# Problems in switching from Bord Gáis to ESB



## Brooklyn (26 May 2011)

I switched to ESB after their recent price drop and just received my final Bord Gáis bill. It is based on an estimated reading which is significantly above the actual reading. Neither company will take responsibility for making the adjustment. I've been back and forth between the two and they keep telling me it's the other company's problem.

Has anyone else had this problem? How do I get it sorted out?


----------



## gipimann (26 May 2011)

When you switched, did you not supply a reading?   I recently switched to ESB using their online system and was asked to enter readings for both gas and electric meters.  I've also received my final Bord Gais gas bill an the reading matches the one I gave to ESB.


----------



## Brooklyn (27 May 2011)

Yes I gave ESB a final reading, so there's no reason for Bord Gáis to be using an estimated reading, but they insist they're using the one ESB gave them and they can't change it unless ESB gives them another one, while ESB insists that it's only Bord Gáis who can change my Bord Gáis bill!

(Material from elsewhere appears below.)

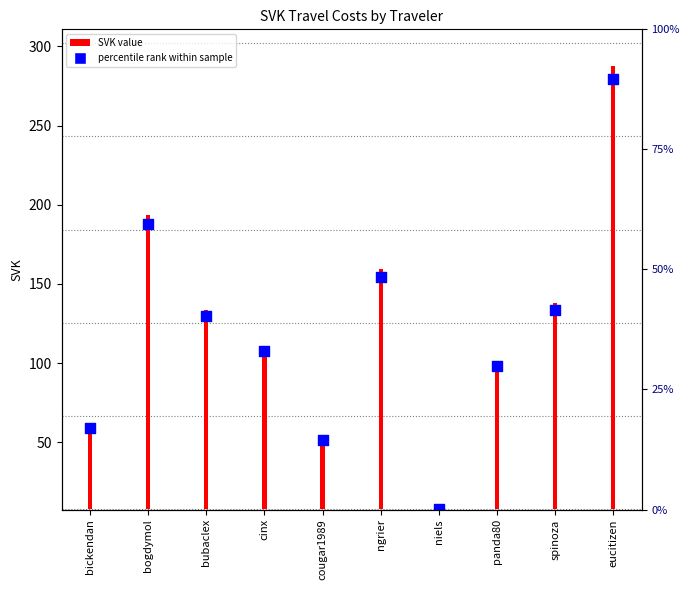

What is the change in value from bubaclex to ngrier?

+24.9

I got on to the Energy Regulator consumer line and gave them the information and they are supposed to get back to me, but I haven't heard back from them yet.


----------



## MANTO (27 May 2011)

Brooklyn said:


> Yes I gave ESB a final reading, so there's no reason for Bord Gáis to be using an estimated reading, but they insist they're using the one ESB gave them and they can't change it unless ESB gives them another one, while ESB insists that it's only Bord Gáis who can change my Bord Gáis bill!
> 
> I got on to the Energy Regulator consumer line and gave them the information and they are supposed to get back to me, but I haven't heard back from them yet.


 
It is definitely the responsibilty of ESB. The incoming supplier must provide all details to the outgoing supplier - make a complaint to ESB as there is no reason why they cannot send a correction read.


----------



## Brooklyn (27 May 2011)

Yeah I have made a complaint, the problem is they won't do anything...


----------



## corkrebel (30 May 2011)

ESB have their own page on Boards why not go there, they seem to be very  proactive, plus its kind of in the public eye and if they are at fault they will presumably have to act.Just my two cents 

http://www.boards.ie/vbulletin/forumdisplay.php?f=1349


----------



## Lei86 (30 May 2011)

is there a significant difference in the price between the two now?


----------



## corkrebel (30 May 2011)

I gather ESB is cheapest for domestic electricity, but where they are pushing is the dual fuel thing where you get your gas from them as well.
 They are 6% off the BGE domestic price. I think its sort of pay back ESB couldnt compete on electricity price as they were regulated. Now BGE cant compete on price of gas as they are regulated. I would check out Flogas though just to get a quote.


----------